To this end, I am currently working on Project Vasudha, where my contributions delve into formulating scenarios with different customer-side as well as producer-side partners of Microsoft to employ these algorithms in a cost effective way. For example:

  • Consumer Centric Scenarios:
    • SSE Airtricity, Ireland: Formulated the scenario of reducing carbon footprints and maximizing profits of the consumers in Ireland by scheduling batteries to charge and discharge at correct time periods. Built a gym-compatible environment and used different stochastic (Simulated Annealing), traditional (Mixed Integer Linear Programming/Model Predictive Control) and reinforcement learning (Deep Q-Network (DQN) and its variants / proximal policy optimization (PPO) / offline RL: Conservative Q-learning (CQL)) techniques to address the problem.

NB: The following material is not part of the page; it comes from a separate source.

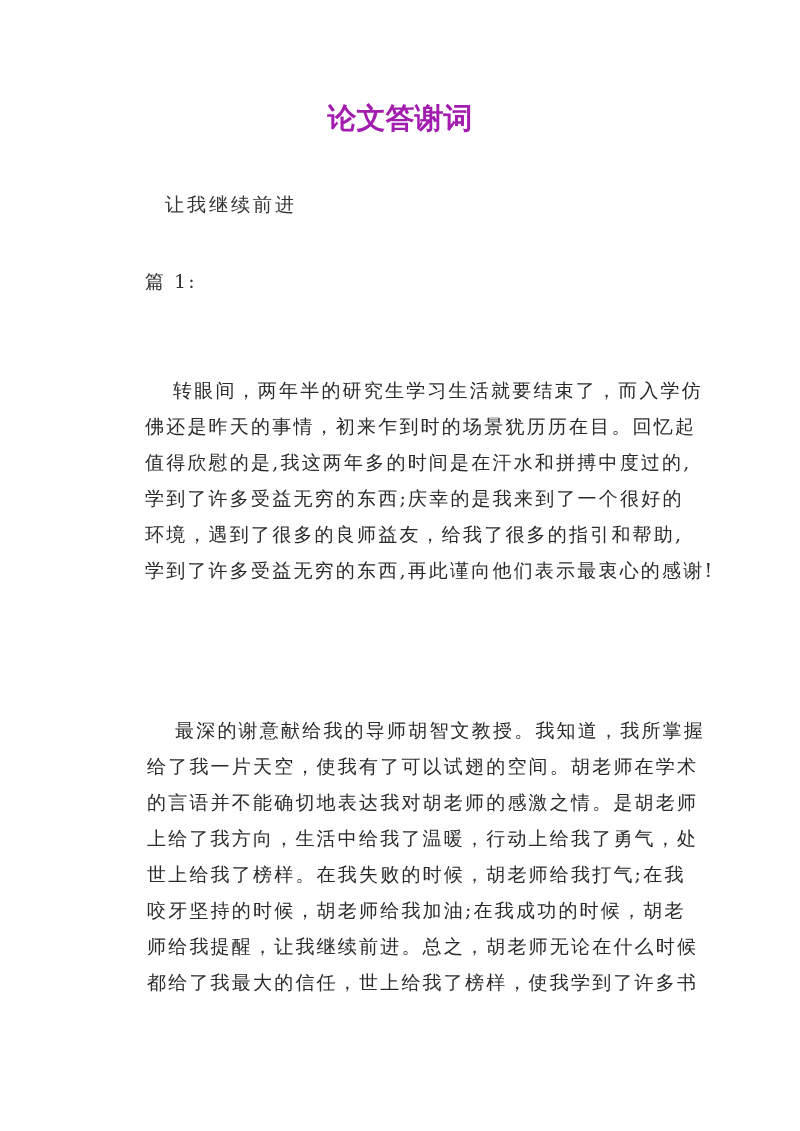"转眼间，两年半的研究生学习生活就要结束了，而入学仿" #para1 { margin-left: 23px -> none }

    • Schneider Electric: Formulated the micro-grid scenario of profit maximization where the microgrid (here, a smart building) consists of consumer, solar, battery storage. The microgrid is connected to a utility grid to receive electricity, where the consumer tries to minimize power usage from the main utility so as to pay less electricity bills. Designed the battery controller as a part of the EnCortex Decision Management Framework where we take the different abstractions provided by EnCortex, feeding the relevant battery and global constraints to the gym-compatible environment, and solving the objective using the algorithms mentioned above. Tried out behavior cloning (expert RL agents to support lack of data) and pre-training /fine tuning models on newer battery configurations and newer grids so as to leverage already present models for future with lesser training times.

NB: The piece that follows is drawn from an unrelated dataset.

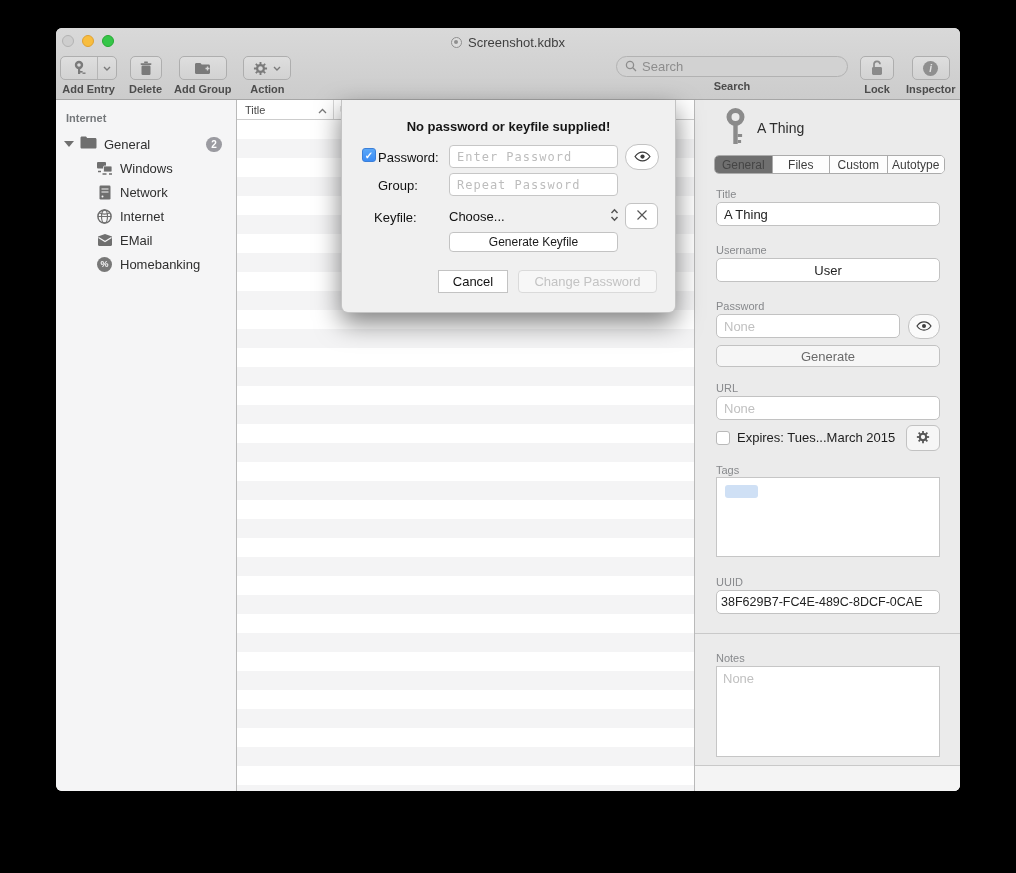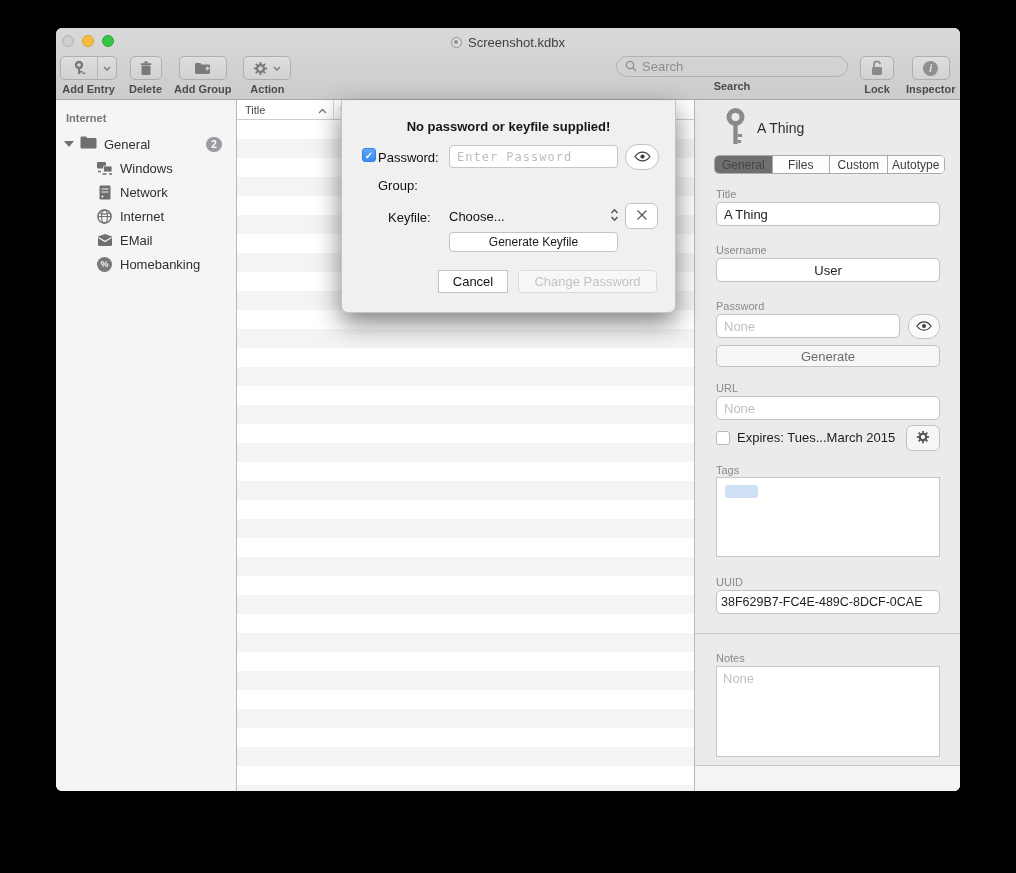"Repeat Password" input.d-input { html: none -> <input> }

  • Producer Centric Scenarios:
  • Ayana Renewables /Vestas/ constellation (24/7) Optimization: Developed the MILP formulation for the scenario, where the producer has solar and wind farms and they want to participate in DAM market, provided they have an RTC contract with a consumer. The producer tries to maximize the actual profit earned collectively from the contract and the market, by adhering to the deviation settlement mechanism (DSM) penalties. Also contributed to correcting the RL formulation (DDPG and TD3 -> for the continuous action space) used for the volume allocation and modeled simple market bidding strategies that are in practice in the real-world.